Memilih profesi sebagai guru memang pilihan yang tidak mudah. Lihatlah kasus di Sidoarjo yang sedang diperbincangkan publik pada saat ini. Profesi ini bekerja dan sangat berkaitan dengan manusia, sehingga tidaklah mengherankan akan banyak dinamika "suka dan duka" dihadapi oleh sang guru. Kalaulah siswa gagal ujian, maka guru yang disalahkan. Kalaupun juga siswa berbuat keonaran, maka gurupun ikut ditanya. Dan imbalan yang diperoleh oleh guru sebenarnya tidak sebanding dengan resiko dan kerja kerasnya.
Mendidik bukan Mengajari
Inilah yang menjadi problematika dunia pendidikan Indonesia, dengan keterbatasan sarana dan prasarana pengajaran, seorang guru dituntut untuk mengajari siswanya dengan meliputi aspek kognitif, afektif, dan psikomotorik. Ketiga aspek tersebut harus bertumbuh dan berkembang sesuai dengan usia siswanya masing-masing. Guru dituntut lihai didalam meramu pelajaran sehingga bisa mencapai target pekembangan siswanya.
Hal tersebut tidak pernah dipahami oleh para siswa kebanyakan. Betapa guru mereka sudah tunggangg-langgang "kaki jadi kepala, dan kepala jadi kaki" untuk membuat Rencana Pembelajaran (RPP), mengimplementasikan, dan akhirnya meng-evaluasinya sendiri.
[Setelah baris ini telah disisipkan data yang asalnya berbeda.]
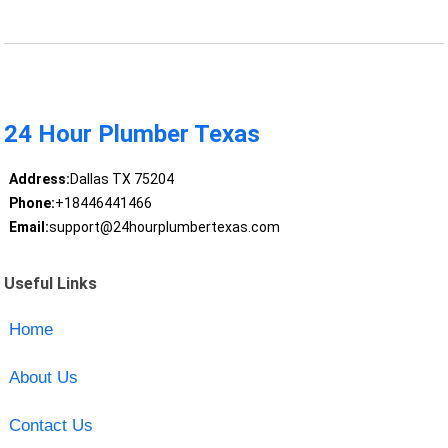
24 Hour Plumber Texas
Address:
Dallas TX 75204
Phone:
+18446441466
Email:
support@24hourplumbertexas.com
Useful Links
Home
About Us
Contact Us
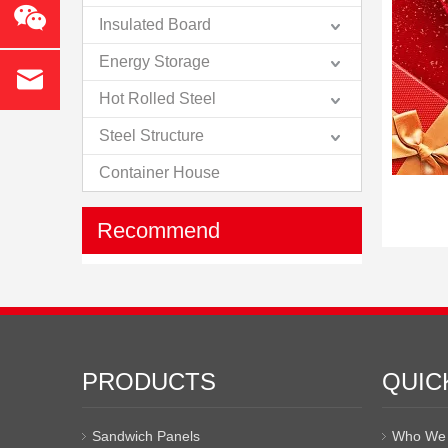
Insulated Board
Energy Storage
Hot Rolled Steel
Steel Structure
Container House
Recommend
PRODUCTS
QUIC
Sandwich Panels
Who We 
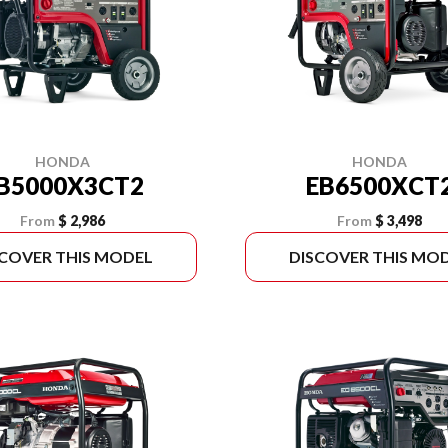
HONDA
HONDA
B5000X3CT2
EB6500XCT
From
$ 2,986
From
$ 3,498
SCOVER THIS MODEL
DISCOVER THIS MO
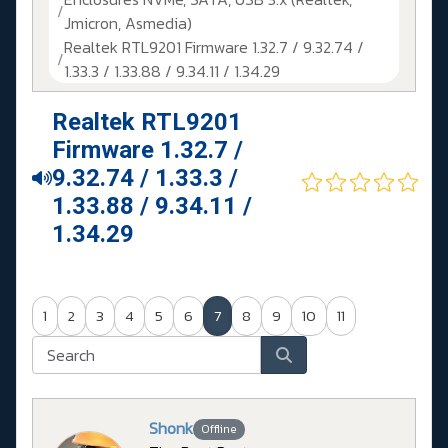
Jmicron, Asmedia)
Realtek RTL9201 Firmware 1.32.7 / 9.32.74 /
1.33.3 / 1.33.88 / 9.34.11 / 1.34.29
Realtek RTL9201
Firmware 1.32.7 /
9.32.74 / 1.33.3 /
1.33.88 / 9.34.11 /
1.34.29
1
2
3
4
5
6
7
8
9
10
11
Shonk
Offline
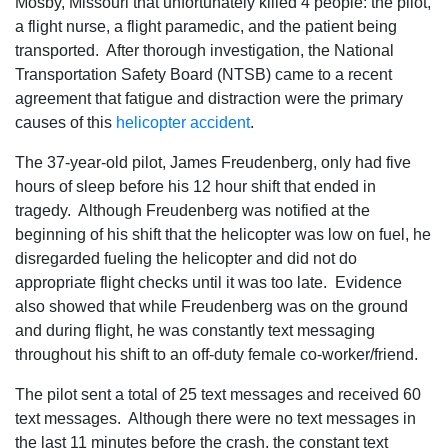
Mosby, Missouri that unfortunately killed 4 people: the pilot,
a flight nurse, a flight paramedic, and the patient being
transported. After thorough investigation, the National
Transportation Safety Board (NTSB) came to a recent
agreement that fatigue and distraction were the primary
causes of this
helicopter accident
.
The 37-year-old pilot, James Freudenberg, only had five
hours of sleep before his 12 hour shift that ended in
tragedy. Although Freudenberg was notified at the
beginning of his shift that the helicopter was low on fuel, he
disregarded fueling the helicopter and did not do
appropriate flight checks until it was too late. Evidence
also showed that while Freudenberg was on the ground
and during flight, he was constantly text messaging
throughout his shift to an off-duty female co-worker/friend.
The pilot sent a total of 25 text messages and received 60
text messages. Although there were no text messages in
the last 11 minutes before the crash, the constant text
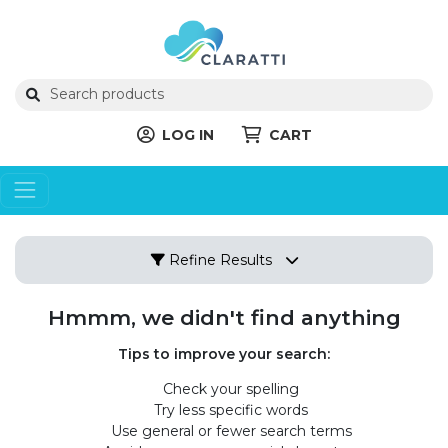
LOG IN
CART
Refine Results
Hmmm, we didn't find anything
Tips to improve your search:
Check your spelling
Try less specific words
Use general or fewer search terms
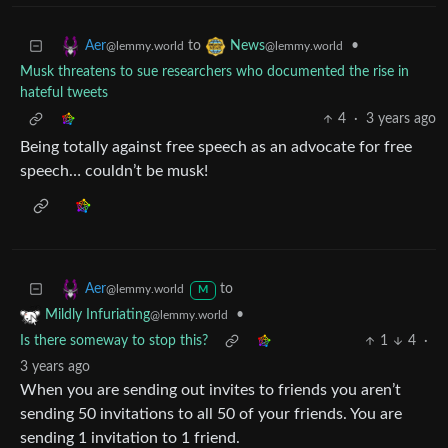
to
•
Aer
News
@lemmy.world
@lemmy.world
Musk threatens to sue researchers who documented the rise in
hateful tweets
4
·
3 years ago
Being totally against free speech as an advocate for free
speech… couldn’t be musk!
to
Aer
@lemmy.world
M
•
Mildly Infuriating
@lemmy.world
Is there someway to stop this?
1
4
·
3 years ago
When you are sending out invites to friends you aren’t
sending 50 invitations to all 50 of your friends. You are
sending 1 invitation to 1 friend.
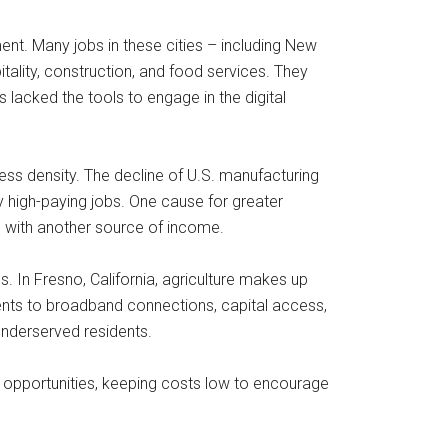
nt. Many jobs in these cities – including New
tality, construction, and food services. They
lacked the tools to engage in the digital
s density. The decline of U.S. manufacturing
ly high-paying jobs. One cause for greater
s with another source of income.
 In Fresno, California, agriculture makes up
nts to broadband connections, capital access,
underserved residents.
 opportunities, keeping costs low to encourage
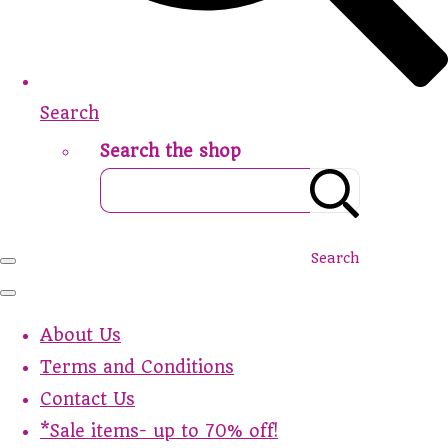
Search
Search the shop
Search
About Us
Terms and Conditions
Contact Us
*Sale items- up to 70% off!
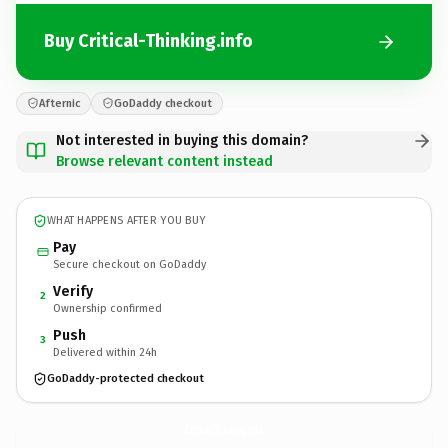
Buy Critical-Thinking.info
Afternic
GoDaddy checkout
Not interested in buying this domain?
Browse relevant content instead
WHAT HAPPENS AFTER YOU BUY
Pay
Secure checkout on GoDaddy
Verify
2
Ownership confirmed
Push
3
Delivered within 24h
GoDaddy-protected checkout
Critical-Thinking.
info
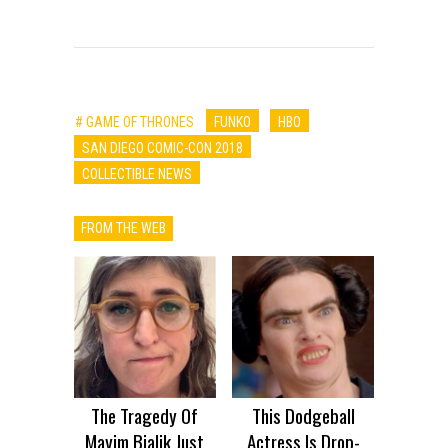
# GAME OF THRONES
FUNKO
HBO
SAN DIEGO COMIC-CON 2018
COLLECTIBLE NEWS
FROM THE WEB
The Tragedy Of
This Dodgeball
Mayim Bialik Just
Actress Is Drop-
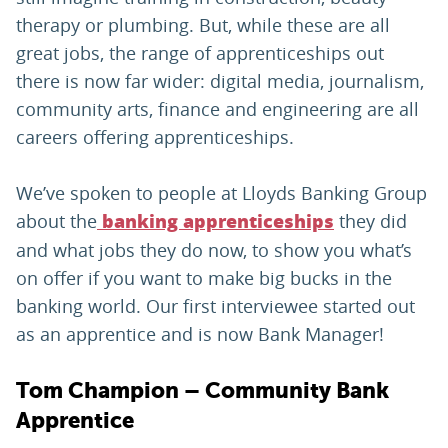
therapy or plumbing. But, while these are all
great jobs, the range of apprenticeships out
there is now far wider: digital media, journalism,
community arts, finance and engineering are all
careers offering apprenticeships.
We’ve spoken to people at Lloyds Banking Group
about the
they did
banking apprenticeships
and what jobs they do now, to show you what’s
on offer if you want to make big bucks in the
banking world. Our first interviewee started out
as an apprentice and is now Bank Manager!
Tom Champion – Community Bank
Apprentice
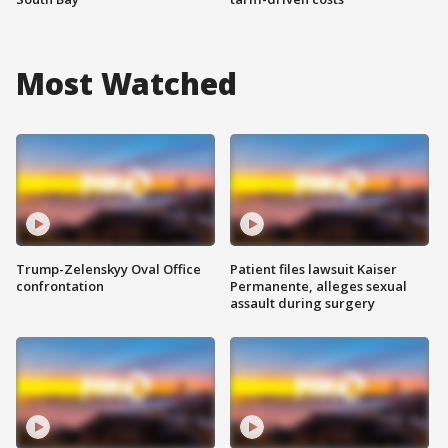
Most Watched
Trump-Zelenskyy Oval Office
Patient files lawsuit Kaiser
confrontation
Permanente, alleges sexual
assault during surgery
Betapa hal yang sulit dan berat bagi yang tidak terbiasa. Hanya guru yang benar-benar tumbuh keinginan untuk mengabdi bagi bangsa ini saja, yang rela berkorban seperti ini.
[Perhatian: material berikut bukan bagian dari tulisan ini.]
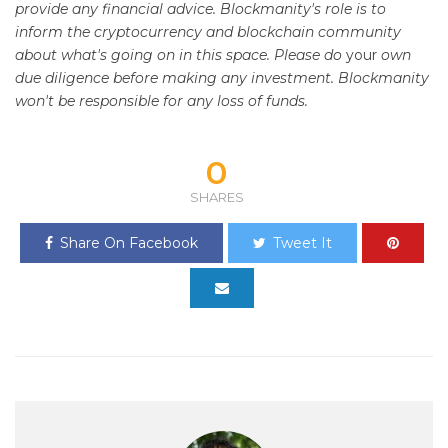
provide any financial advice. Blockmanity's role is to
inform the cryptocurrency and blockchain community
about what's going on in this space. Please do
your
own
due diligence before making any investment. Blockmanity
won't be responsible for any loss of funds.
0
SHARES
Share On Facebook
Tweet It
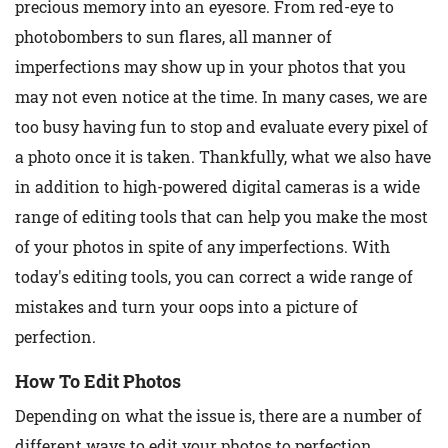
precious memory into an eyesore. From red-eye to
photobombers to sun flares, all manner of
imperfections may show up in your photos that you
may not even notice at the time. In many cases, we are
too busy having fun to stop and evaluate every pixel of
a photo once it is taken. Thankfully, what we also have
in addition to high-powered digital cameras is a wide
range of editing tools that can help you make the most
of your photos in spite of any imperfections. With
today's editing tools, you can correct a wide range of
mistakes and turn your oops into a picture of
perfection.
How To Edit Photos
Depending on what the issue is, there are a number of
different ways to edit your photos to perfection.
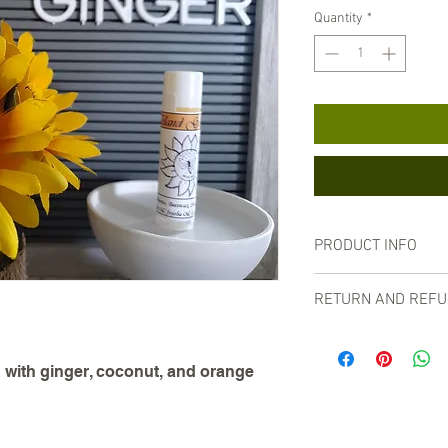
Quantity
*
PRODUCT INFO
Made with beeswax, coco
RETURN AND REFU
essential oils.
For our customers' safe
balms.
 with ginger, coconut, and orange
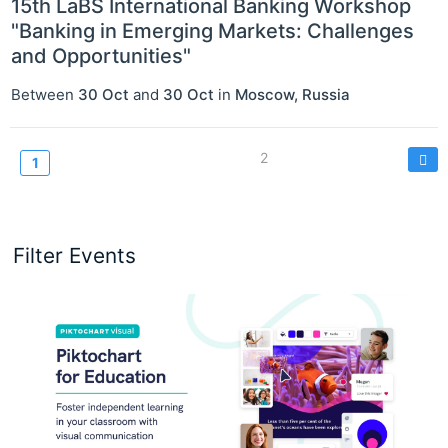
15th LaBS International Banking Workshop
"Banking in Emerging Markets: Challenges
and Opportunities"
Between
30 Oct
and
30 Oct
in
Moscow
,
Russia
Pagination
Page
2
Current
1
page
Filter Events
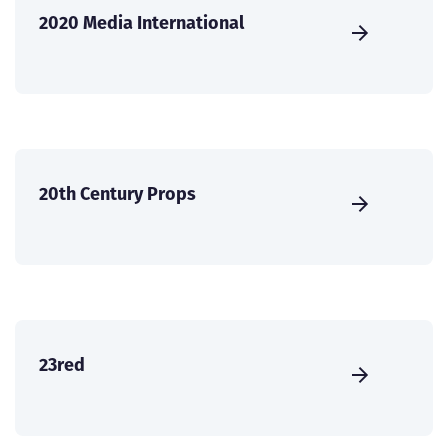
2020 Media International
20th Century Props
23red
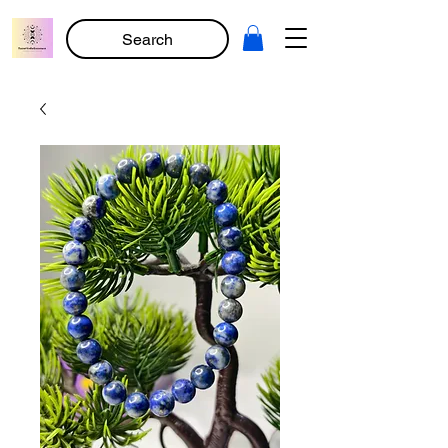
Search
Mendidik jelaslah tidak sama dengan mengajari. Kalau mengajari, maka guru cukup diberi target siswanya lulus dengan nilai tertentu. Sehingga siapkan saja materi pembelajaran, duduk manis dan akhir berikan ujian kepada siswa; itulah proses mengajar. Tapi guru-guru mempunyai hati nurani yang dalam, mereka tidak ingin hanya mengajar, tapi mereka ingin membentuk manusia yang berkarakter di dalam proses pembelajaran (baca : mendidik). Sehingga tidaklah heran, kalau guru mengajarkan sikap jujur, dan memberikan motivasi kepada siswanya agar berusaha optimal di dalam proses pembelajarannya. Dan yang pasti para guru mendorong siswanya agar tidak pantang menyerah, hal itu terbukti dari masih diberikannya kesempatan bagi yang gagal ujian dengan remedial.
Sekali lagi, proses mendidik ini tidaklah sama dengan mengajar. Para siswa diharuskan memahami setiap proses pembelajaran mempunyai kaitan dengan pendidikan untuk mereka sendiri. Kalaulah terjadi sesuatu yang sifatnya pemberian sanksi atas ketidakdisiplinan siswa, maka mereka seharusnya menganggap itu adalah bagian dari pendidikan, dan itu untuk mereka sendiri nantinya.
Guru pun Manusia
Kalaulah dikaitkan dengan individualisme, maka kita haruslah melihat seorang guru yang juga sesosok manusia biasa. Mereka bukanlah malaikat yang tidak akan ada kesalahan. Karena mereka manusia, dan pembelajaranpun untuk manusia, interaksi antara guru dan siswa harus dipahami sebagai interaksi makhluk sosial yang saling membutuhkan. Guru kalau tidak mempunyai siswa, maka mereka tidak akan ada kesempatan mengajar. Begitupun para siswa, jika tidak ada guru yang mengajari mereka, dipastikan mereka tumbuh tanpa arah (guidance) yang jelas.
Karena proses mendidik ini akan ada titik klimaks dan anti-klimaksnya, maka guru dan siswa harus saling memahami proses pendidikan yang sedang mereka jalani. Kedekatan emosional antara guru dan siswa harus terbangun dari adanya keinginan untuk membentuk manusia secara utuh di masa depan. Saya sependapat dengan Pak guru SMP di Sidoarjo, mendidik anak bukan hanya dengan pendekatan materi pelajaran tapi juga harus diikuti dengan pembentukan ruhiyah siswa yang sehat.
Kalaupun terjadi konflik antara siswa dan guru, harus dilihat secara komprehensif. Tidak mungkin ada guru yang dendam dengan siswanya; memangnya dia siapa? (siswa itu bukan siapa-siapanya seorang guru). Jadi tidak ada perasaan sakit hati seorang guru dengan siswa, yang dilampiaskan dalam bentuk amarah.